Additionally, when I was student teaching, I taught a class that had "normal deaf" and multiply disabled deaf kids. This latter group is growing and growing as, for example, extremely premature children are kept alive.
"Normal deaf" are kids who have only one disability -- deafness. Adequately exposed to ASL, their progress exactly mirrors a hearing child adequately exposed to spoken English. You can just take the same educational concepts and apply them via ASL.
Kids with multiple disabilities have way, way more going on. ASL is no panacea. You have to do all of these other things to get through to them, too. It's really daunting.
In fact, part of what I was going for with the charter schools -- and had a hard time figuring out how to formulate it in a legal way -- was to provide a place where "normal deaf" could receive cutting-edge instruction and truly excel. There is no reason why a Deaf person can't read or achieve just as much as a hearing person, but in these one-size-fits-all deaf classrooms, they are often dragged down. And as I already said, mainstreaming is not much of an option, either. This is a huge problem for the deaf community. Deaf-of-deaf (deaf people with deaf parents) can often do well in mainstream settings, while they get a rich language environment at home. But only ~10% of the deaf population is deaf-of-deaf.
At any rate, I've certainly wished as a teacher and an administrator that I could teach a classroom without any disabilities (beyond deafness -- revealing my bias there I guess. :-)) It just makes me very anxious as any kind of applied policy, though. Because aside from deaf kids, who have specific language issues, the evidence is strong that mainstreaming helps disabled kids a lot. So what alternative are we talking about?
Quote:Surely parents talk to their kids, look at what they write, regularly look at homework and research being done at home, read the written "report card" or the child's work samples AND communicate with the child's teacher(s) every five or six weeks.
Pretty funny, that...
Had an argument a couple of years ago with a family friend who was lambasting public education. His evidence for how terrible it was that his kid was 10 before the school figured out she couldn't read. And, hey, that's more than a valid criticism -- but when I asked him why
he didn't know she couldn't read, he responded, "That's the school's job." And this is a well-to-do family with a stay-at-home mom; plenty of opportunity to see if the kid is learning anything. Meantime, the same guy will vote for any proposition of initiative which decreases state revenue -- resulting in the exploding California class sizes that have plunged it into the bottom 20% of states in education.
(Man, what tortured English I'm typing out -- CA public school student, I...)
That ain't right.
He didn't know she couldn't read? I mean, how does that happen?
That's kind of it in a nutshell -- it's the school's job, but it's not JUST the school's job. And if the school has so little participation/ accountability from the parents, it makes the school's job that much harder. (Not to excuse the school in this case -- again, ain't right.)

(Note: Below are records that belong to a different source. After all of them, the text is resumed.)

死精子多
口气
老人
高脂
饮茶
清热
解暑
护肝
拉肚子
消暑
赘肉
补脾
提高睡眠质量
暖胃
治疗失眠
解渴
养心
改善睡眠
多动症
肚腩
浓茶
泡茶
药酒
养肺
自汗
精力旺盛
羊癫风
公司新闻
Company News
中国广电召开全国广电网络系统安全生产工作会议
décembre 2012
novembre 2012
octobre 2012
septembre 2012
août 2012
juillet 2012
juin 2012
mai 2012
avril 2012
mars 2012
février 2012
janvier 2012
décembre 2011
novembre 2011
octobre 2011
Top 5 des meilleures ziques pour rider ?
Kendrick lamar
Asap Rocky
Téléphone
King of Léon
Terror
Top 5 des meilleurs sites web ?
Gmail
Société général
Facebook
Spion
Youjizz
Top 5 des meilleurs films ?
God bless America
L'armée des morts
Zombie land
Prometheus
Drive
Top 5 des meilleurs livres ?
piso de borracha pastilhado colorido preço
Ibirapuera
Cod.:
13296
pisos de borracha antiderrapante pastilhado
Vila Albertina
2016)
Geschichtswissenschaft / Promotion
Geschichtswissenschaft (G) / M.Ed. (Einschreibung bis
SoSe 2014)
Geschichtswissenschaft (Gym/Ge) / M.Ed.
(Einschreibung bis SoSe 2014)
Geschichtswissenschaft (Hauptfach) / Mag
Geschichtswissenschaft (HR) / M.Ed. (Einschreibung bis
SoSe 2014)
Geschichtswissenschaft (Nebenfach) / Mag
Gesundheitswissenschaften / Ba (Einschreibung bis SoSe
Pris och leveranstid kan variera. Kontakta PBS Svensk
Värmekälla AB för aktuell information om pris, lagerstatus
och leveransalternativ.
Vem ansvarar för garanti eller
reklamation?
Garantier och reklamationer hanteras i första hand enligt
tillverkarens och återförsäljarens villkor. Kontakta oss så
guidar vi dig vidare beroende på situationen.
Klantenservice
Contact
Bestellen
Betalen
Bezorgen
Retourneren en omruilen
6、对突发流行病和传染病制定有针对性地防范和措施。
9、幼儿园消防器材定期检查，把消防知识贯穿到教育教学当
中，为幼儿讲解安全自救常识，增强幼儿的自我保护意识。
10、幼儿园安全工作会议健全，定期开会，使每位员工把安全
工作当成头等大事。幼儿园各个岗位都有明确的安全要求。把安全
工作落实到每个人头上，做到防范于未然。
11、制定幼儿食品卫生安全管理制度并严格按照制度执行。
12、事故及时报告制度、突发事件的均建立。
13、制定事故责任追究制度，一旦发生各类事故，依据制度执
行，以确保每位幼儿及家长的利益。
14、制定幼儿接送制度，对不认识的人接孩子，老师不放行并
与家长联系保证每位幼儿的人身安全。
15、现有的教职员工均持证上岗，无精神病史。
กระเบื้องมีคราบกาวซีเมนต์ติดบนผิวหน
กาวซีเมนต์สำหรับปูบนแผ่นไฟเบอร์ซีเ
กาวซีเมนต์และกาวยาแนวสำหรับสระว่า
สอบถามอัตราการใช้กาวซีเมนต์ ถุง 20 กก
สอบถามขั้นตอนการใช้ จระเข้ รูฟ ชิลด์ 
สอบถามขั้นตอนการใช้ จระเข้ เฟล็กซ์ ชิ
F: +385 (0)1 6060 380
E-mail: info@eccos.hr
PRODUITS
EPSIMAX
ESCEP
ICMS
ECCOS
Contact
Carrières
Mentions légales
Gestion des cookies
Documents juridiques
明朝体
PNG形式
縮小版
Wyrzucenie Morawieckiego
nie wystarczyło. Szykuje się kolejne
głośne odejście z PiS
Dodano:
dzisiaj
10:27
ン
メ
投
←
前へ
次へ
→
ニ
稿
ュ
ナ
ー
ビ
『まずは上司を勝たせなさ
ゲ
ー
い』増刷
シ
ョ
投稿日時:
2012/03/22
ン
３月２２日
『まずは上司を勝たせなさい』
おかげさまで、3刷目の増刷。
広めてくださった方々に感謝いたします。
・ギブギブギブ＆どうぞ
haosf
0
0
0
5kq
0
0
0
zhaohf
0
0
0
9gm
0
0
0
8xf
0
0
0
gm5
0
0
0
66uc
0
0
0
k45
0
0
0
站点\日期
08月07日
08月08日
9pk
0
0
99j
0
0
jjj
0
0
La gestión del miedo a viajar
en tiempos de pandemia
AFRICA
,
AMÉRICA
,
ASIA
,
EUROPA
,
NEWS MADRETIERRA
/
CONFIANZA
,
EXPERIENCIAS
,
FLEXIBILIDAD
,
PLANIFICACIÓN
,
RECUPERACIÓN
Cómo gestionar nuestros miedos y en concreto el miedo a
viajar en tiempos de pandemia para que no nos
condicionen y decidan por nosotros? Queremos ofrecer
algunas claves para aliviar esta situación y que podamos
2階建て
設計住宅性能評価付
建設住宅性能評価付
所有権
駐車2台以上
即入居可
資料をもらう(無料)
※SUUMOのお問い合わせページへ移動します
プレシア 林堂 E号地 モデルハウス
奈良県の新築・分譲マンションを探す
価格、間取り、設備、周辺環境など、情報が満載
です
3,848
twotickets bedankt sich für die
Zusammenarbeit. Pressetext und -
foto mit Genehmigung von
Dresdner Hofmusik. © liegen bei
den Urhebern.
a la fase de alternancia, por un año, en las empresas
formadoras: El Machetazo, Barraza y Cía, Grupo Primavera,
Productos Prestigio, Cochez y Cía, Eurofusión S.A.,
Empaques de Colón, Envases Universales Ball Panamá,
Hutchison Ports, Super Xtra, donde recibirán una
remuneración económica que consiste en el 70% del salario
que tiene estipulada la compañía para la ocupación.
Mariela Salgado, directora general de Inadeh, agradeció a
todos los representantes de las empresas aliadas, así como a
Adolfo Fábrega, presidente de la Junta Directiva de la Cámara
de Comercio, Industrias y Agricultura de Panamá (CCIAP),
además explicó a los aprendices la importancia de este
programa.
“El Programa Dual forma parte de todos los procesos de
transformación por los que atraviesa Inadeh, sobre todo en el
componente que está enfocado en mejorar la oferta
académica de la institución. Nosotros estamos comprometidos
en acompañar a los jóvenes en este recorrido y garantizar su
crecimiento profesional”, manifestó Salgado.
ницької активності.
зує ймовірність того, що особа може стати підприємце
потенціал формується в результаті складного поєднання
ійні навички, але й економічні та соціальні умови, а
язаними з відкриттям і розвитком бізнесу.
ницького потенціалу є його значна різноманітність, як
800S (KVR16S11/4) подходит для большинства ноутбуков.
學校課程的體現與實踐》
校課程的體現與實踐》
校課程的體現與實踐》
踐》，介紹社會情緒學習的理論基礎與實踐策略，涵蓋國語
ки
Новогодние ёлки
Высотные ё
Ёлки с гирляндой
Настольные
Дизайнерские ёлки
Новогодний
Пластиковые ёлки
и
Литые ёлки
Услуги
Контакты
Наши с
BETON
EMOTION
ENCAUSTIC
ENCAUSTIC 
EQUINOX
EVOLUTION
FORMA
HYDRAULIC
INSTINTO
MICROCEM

"Can't read," I'm sure, was exaggerational. (Wait, hyperbolic's the word...) Clearly, though, she wasn't reading as well as Mr. B expected, and he placed the blame squarely and fully at the feet of the beleagured California public education system.
And the school's job is getting progressively harder as classes get bigger to accommodate funding cuts. (I'm talking about Victoria, Oz here, but it sounds like similar things are happening in other "developed" countries ..).
As a classroom teacher I'm receiving a constant stream of detailed reports of particular students' learning difficulties - everything from behavioral problems, to a variety of other syndromes & conditions ... The problem is, apart from having little or no specialist training to address the needs of these students, my classes are growing larger & larger. To the point where some of them feel more like lectures rather than good teaching/learning environments where students can receive the individualized, personal attention they need. It is incredibly frustrating to know of the difficulties that some students are experiencing & to have so little capacity to supply the assistance they require. I'm strongly of the belief that you can't have it both ways: large classes AND numbers of students in them requiring specialized help. Not at the same time.